Винцентий. А я расставлю силки на кузнечиков. Ополчусь на сверчков.
   Лаврентий. Я буду ловить лягушек.
   Бартол. А я — бабочек.
   Лаврентий. За летучими тварями охотиться трудно.
   Бартол. Да, трудно, зато прекрасно. Или, может, по-твоему, прекраснее охотиться за червями и улитками, раз у них нет крыльев?
   Лаврентий. Я предпочитаю удить рыбу. У меня отменный крючок.
   Бартол. А наживку откуда возьмешь?
   Лаврентий. Червей повсюду тьма!
   Бартол. Конечно, да только захотят ли они выползти к тебе из земли?
   Лаврентий. Ну, я живо устрою так, что они тысячами будут выскакивать!
   Бартол. Каким образом? Колдовством?
   Лаврентий. Сейчас сам увидишь. Налей в этот ковш воды. Теперь насыпь зеленой скорлупы грецких орехов, только сперва истолки ее помельче. Теперь полей землю этой водою. Видишь, как полезли?
   Бартол. Поразительно! Так, должно быть, когда-то поднимались воины[60] из посеянных в землю змеиных зубов! Но рыбы большею частью слишком разборчивы да привередливы, чтобы ловиться на такую грубую наживку.
   Лаврентий. Я знаю одну породу насекомых, на которую идут и привереды.
   Бартол. Ну, что ж, ты проверь, сумеешь ли надуть рыб, а я растревожу лягушачье царство.
   Лаврентий. Чем? Сетями?
   Бартол. Нет. Луком.
   Лаврентий. Не слыханный прежде способ!
   Бартол. Зато какой веселый! Вот увидишь, ты согласишься со мною.
   Винцентий. А что, если нам вдвоем пока сыграть в пальцы[61]?
   Павел. Это игра вялая и тупая. Такая забава годится, когда бездельничаешь подле очага, а не когда выйдешь за город.
   Винцентий. Тогда, пожалуй, сразимся в орехи?
   Павел. Орехи оставим малым ребятам, а мы уж подростки.
   Винцентий. А все ж мальчишки, и ничего больше!
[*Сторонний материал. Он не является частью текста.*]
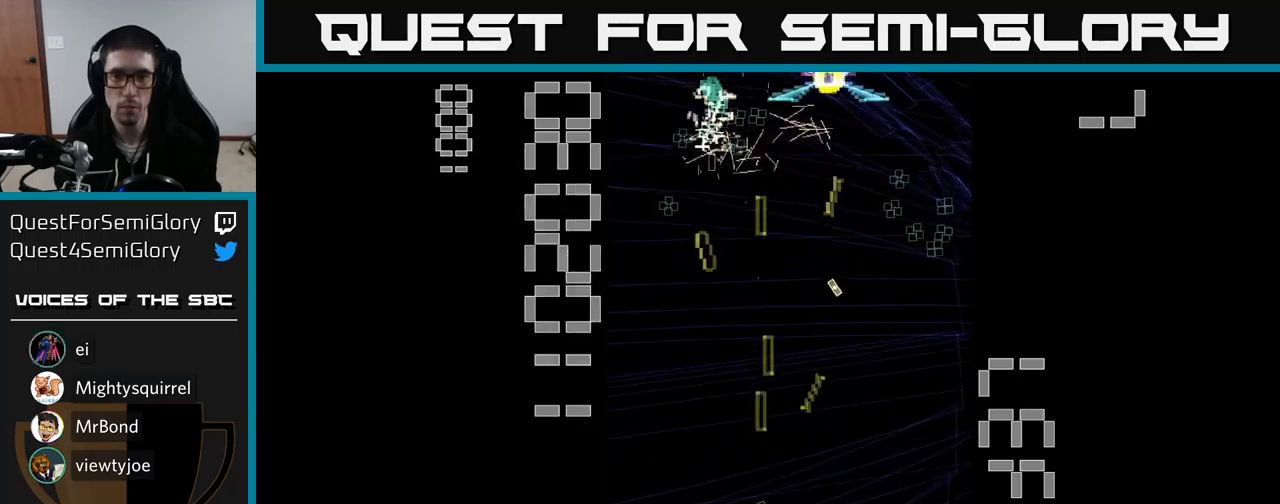
{"buttons": ["A", "DPAD_UP", "DPAD_LEFT"], "events": [[67, "DPAD_RIGHT", "up"], [67, "DPAD_UP", "down"], [100, "DPAD_LEFT", "down"], [333, "DPAD_LEFT", "up"], [417, "DPAD_LEFT", "down"]]}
   Павел. Ну, кому прилично играть в орехи, тому и верхом на палочке скакать прилично.
   Винцентий. Тогда выбирай игру ты; что ты ни предложишь — я заранее согласен.
   Павел. И я больше спорить с тобою не стану.

Перед школою

Сильвий. Иоганн
I
   Сильвий. Почему ты бежишь сломя голову, Иоганн?
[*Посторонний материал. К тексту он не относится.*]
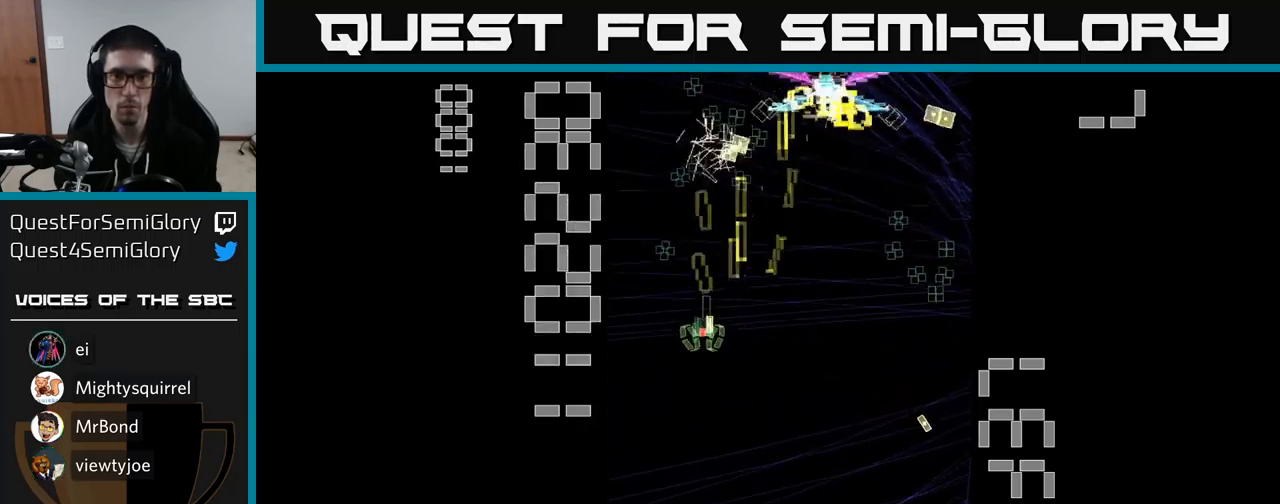
{"buttons": ["A", "X", "DPAD_DOWN", "DPAD_RIGHT"], "events": [[33, "X", "down"], [67, "DPAD_LEFT", "up"], [100, "DPAD_RIGHT", "down"], [133, "DPAD_UP", "up"], [217, "DPAD_DOWN", "down"], [350, "DPAD_DOWN", "up"], [433, "DPAD_DOWN", "down"]]}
   Иоганн. Шкуру свою спасаю, как говорится.
   Сильвий. При чем здесь шкура?
   Иоганн. А при том, что если я не поспею вовремя, — пока еще не прочли список, — с меня не одну а семь шкур спустят.
   Сильвий. Ну, тогда тебе не о чем тревожиться. Пятый час едва миновал. Взгляни на часы: стрелки еще не коснулись отметки между пятым и шестым.
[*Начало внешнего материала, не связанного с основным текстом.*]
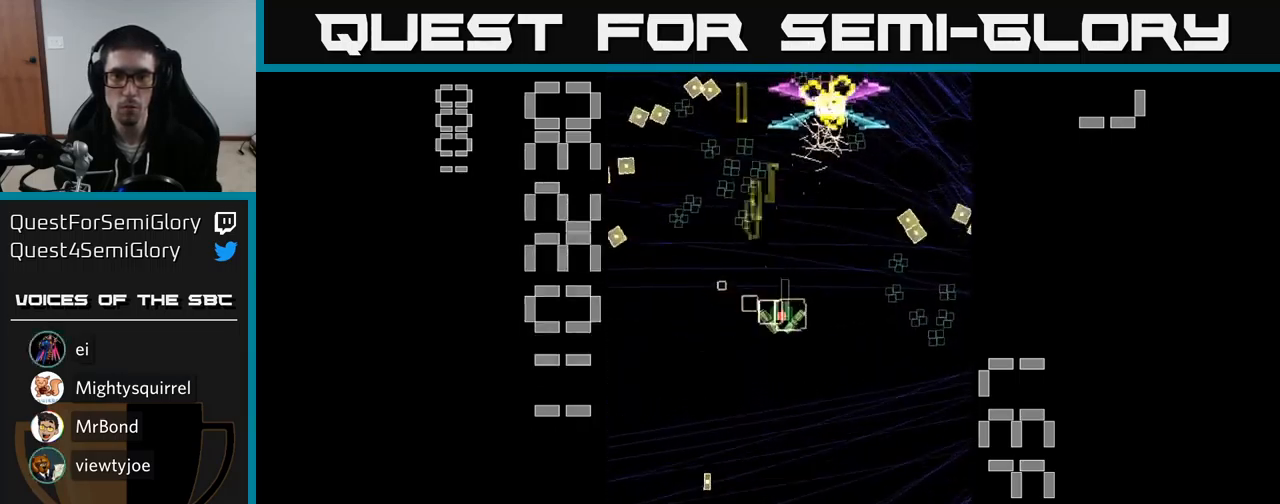
{"buttons": ["A", "X", "DPAD_UP"], "events": [[267, "DPAD_RIGHT", "up"], [367, "DPAD_LEFT", "down"], [417, "DPAD_DOWN", "up"], [500, "DPAD_LEFT", "up"], [500, "DPAD_UP", "down"]]}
   Иоганн. Не очень-то я верю часам — врут они постоянно.
   Сильвий. Хорошо, поверь мне: я слышал голос колокола.
   Иоганн. И что же он говорил?
   Сильвий. Пробил пять.
   Иоганн. Но есть и еще причина для страха. Надо прочитать на память вчерашний урок, очень длинный, а я едва ли сумею.
   Сильвий. Эта опасность не твоя, а общая. Я тоже помню по урок неважно.
   Иоганн. А ведь ты знаешь, какой свирепый у нас Учитель. Он бы каждую провинность карал смертью. Так отхлещет, словно бы зады наши обтянуты бычьею кожей.
   Сильвий. Но его не будет в школе.
   Иоганн. А кого он оставил вместо себя?
   Сильвий. Корнелия.
   Иоганн. Этого косоглазого? Бедные наши ягодицы! Он до того драчлив, что и самого Орбилия[62] посрамит.
   Сильвий. Да, правда, и я часто молюсь, чтоб у него рука отнялась.
   Иоганн. Это нехорошо — проклинать учителя. Скорее самим надо остерегаться, чтобы не попасть в лапы к тирану.
   Сильвий. Давай почитаем друг другу. Один будет говорить, другой — следить по книге.
   Иоганн. Прекрасная мысль!
   Сильвий. Успокойся, соберись с духом. Страх отшибает память.
   Иоганн. Я бы легко стряхнул с себя робость, да ведь опасность какая! В этакой крайности кто сохранит присутствие духа?
   Сильвий. Конечно. Но все же рискуем мы не головою, а как раз противоположною частью.
II
Корнелий. Андрей
   Корнелий. Водить пером ты умеешь, но у тебя бумага протекает: влажновата она, вот чернила и расплываются.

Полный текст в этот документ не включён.